Devlet “diyalog ve barış sürecine” eş güdümlü olarak elindeki tüm şiddet araçlarını hiç esirgemeden kullanmaktadır. Bu açıdan devlet Kürtlerle mücadeleyi çok yönlü ele alarak kavradığını “entegre” strateji olarak ifade ederek göstermiştir. Bunun yanında “barış ve çözüm süreci” adı altında gerek Kürtlerin gerekse de diğer tüm toplumsal kesimlerin mücadelelerini süreci provoke etmek, sürecin karşıtı olmakla suçlayarak kırma çabasından hiç geri durmamıştır. Adeta süreç demagojisiyle tüm mücadeleleri esir almaya, kendisine mahkum etmeye çalışmıştır. Bu durum özellikle son bir yıldır Kürtler üzerinde etkili de olmuştur.

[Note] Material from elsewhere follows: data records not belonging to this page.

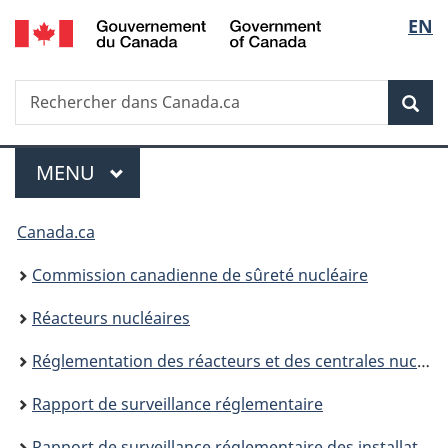
/
Sélec
EN
Passer
Government
au
de
of
contenu
Canada
Recherche
Rechercher
principal
Rec
la
dans
Canada.ca
langu
Menu
MENU
PRINCIPAL
Vous
Canada.ca
êtes
Commission canadienne de sûreté nucléaire
ici
Réacteurs nucléaires
:
Réglementation des réacteurs et des centrales nucléaires
Rapport de surveillance réglementaire
Rapport de surveillance réglementaire des installations de traitement de l’uranium et des substances nucléaires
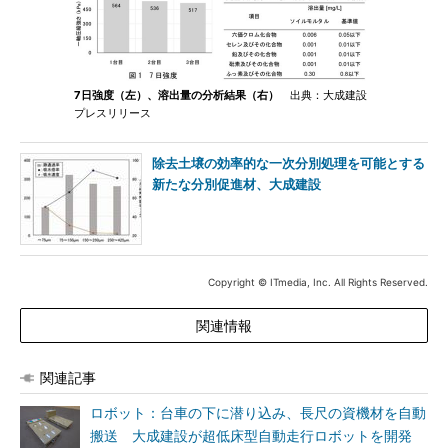
7日強度（左）、溶出量の分析結果（右）
出典：大成建設
プレスリリース
除去土壌の効率的な一次分別処理を可能とする
新たな分別促進材、大成建設
Copyright © ITmedia, Inc. All Rights Reserved.
関連情報
関連記事
ロボット：台車の下に潜り込み、長尺の資機材を自動
搬送 大成建設が超低床型自動走行ロボットを開発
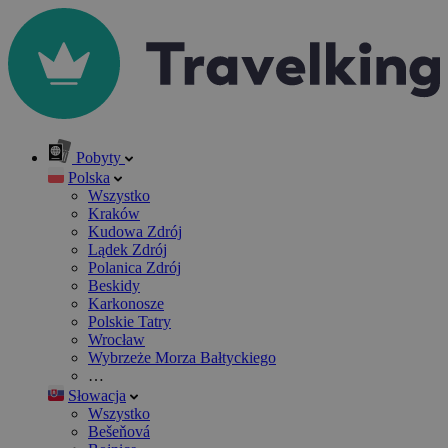
Pobyty
Polska
Wszystko
Kraków
Kudowa Zdrój
Lądek Zdrój
Polanica Zdrój
Beskidy
Karkonosze
Polskie Tatry
Wrocław
Wybrzeże Morza Bałtyckiego
…
Słowacja
Wszystko
Bešeňová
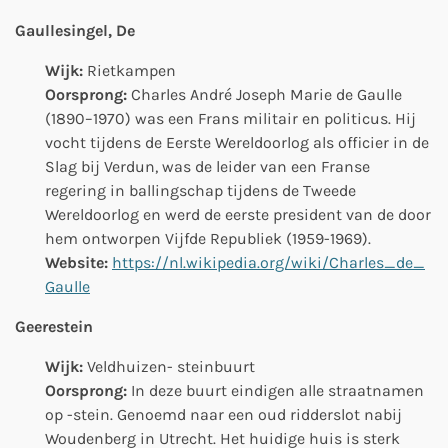
Gaullesingel, De
Wijk:
Rietkampen
Oorsprong:
Charles André Joseph Marie de Gaulle
(1890–1970) was een Frans militair en politicus. Hij
vocht tijdens de Eerste Wereldoorlog als officier in de
Slag bij Verdun, was de leider van een Franse
regering in ballingschap tijdens de Tweede
Wereldoorlog en werd de eerste president van de door
hem ontworpen Vijfde Republiek (1959-1969).
Website:
https://nl.wikipedia.org/wiki/Charles_de_
Gaulle
Geerestein
Wijk:
Veldhuizen- steinbuurt
Oorsprong:
In deze buurt eindigen alle straatnamen
op -stein. Genoemd naar een oud ridderslot nabij
Woudenberg in Utrecht. Het huidige huis is sterk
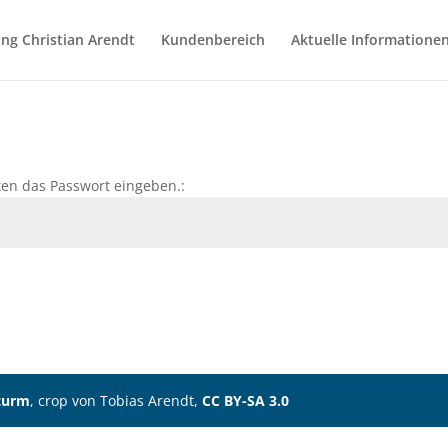
ng Christian Arendt
Kundenbereich
Aktuelle Informatione
en das Passwort eingeben.:
turm
, crop von Tobias Arendt,
CC BY-SA 3.0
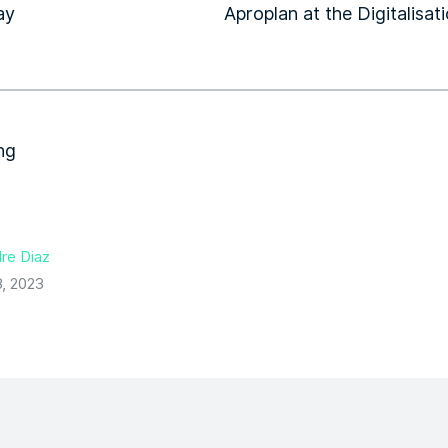
re Diaz
, 2023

Ki 28 Mayıs’ta Hüseyin Ali, Gündem gazetesinde “Şöyle olursa, böyle olursa süreç bozulur demagojisi Kürt Halk Önderi’nin ve Özgürlük Hareketi’nin öngördüğü süreci geliştirmez” diyerek geçen 1,5 yıllık süreçte AKP’nin psikolojik saldırıları ile çözüm sürecine kendine nasıl zırh haline getirdiğini ve mücadelenin ivmesini nasıl düşürdüğüne dikkat çekmiştir.

“Yapıcı belirsizlik” mi? “Yıkıcılığı belli” faşizm mi?

Hiç kuşkusuz içinden geçilen tarihsel süreç Kürt meselesi bağlamında TC’nin lehine değil Kürtlerin lehine gelişmektedir. Yani diyalog ile sorunun yeni bir denge kurulması en çok da TC’nin gereksinimidir. Oysa bu gerçeklik pratikte farklı yaşanmaktadır. Hassas olan, sürece dair tavizlerle barışçıl yol uğrunda sorumlu yaklaşan Kürtler olmaktadır. Devlet ise olabildiğince sorumsuz, saldırgan ve provakatiftir.

Şimdi sürecin tıkandığı, Kürtlerin mücadelede yeni bir ivme yakalama noktasına geldiği aşamada devlet bu azmi kırma hesabı yapmaktadır. Yeni yol haritası ve tarihi toplantıların bu amaç doğrultusunda şekillendiğinden şüphe duymamak gerekir. Ancak bu yeni sürecin siyasal olarak Kürtler lehine yeni kazanımları da içereceği açıktır. Kürt ulusal hareketi meşruiyet sınırını genişletecek, siyasal özgürlük ve yasal kazanımlar artacaktır.

Bu yeni denen sürecin esas amacının birincisi, Cumhurbaşkanlığı seçimi öncesi Kürtlerin desteğini alma çabasıdır. Yeni yol haritasını kurmayları ve Kürt hareketi üzerinden yaygınlaştırarak Kürtlerin desteği alınmaya çalışılıyor. Kendisi ise doğrudan Kürt hareketine karşı zehirli, şoven ve saldırgan bir dil kullanarak şoven tabanının tepkisini azaltma gayretindedir. Bildik bir oyun kurgusudur bu.

İkincisi, Kürtlerin atılmayan adımlara karşı tepkisi ve yükselme eğilimi gösteren mücadelesinin kırılması amaçlıdır. Gerçekten devlet açısından yeni bir yol haritası oluşturma süreci örgütleniyorsa, bu örgütlenme sürecinin önemli bir ayağının Kürtleri zayıf düşürme ve pazarlık gücünü üstün tutma olacağı açıktır. Sürecin bu evresi “yapıcı belirsizlik” olarak da tarif ediliyor. Sürecin belirsizlik içerdiği doğrudur ama yapıcı denen şeyin devletin kendi bekası için geçerli olduğu, Kürtler içinse bunun yıkıcı olan yanı plan içindedir. Bunun için her türlü şiddet aracını ve psikolojik mücadeleyi kullanacağı da görülmelidir.  Dün nasıl bunu katliamlarla, tutuklamalarla yaptıysa bugün de aynı dozda olmasa da yeni saldırganlıklarla gerçekleştirmekten geri durmayacaktır.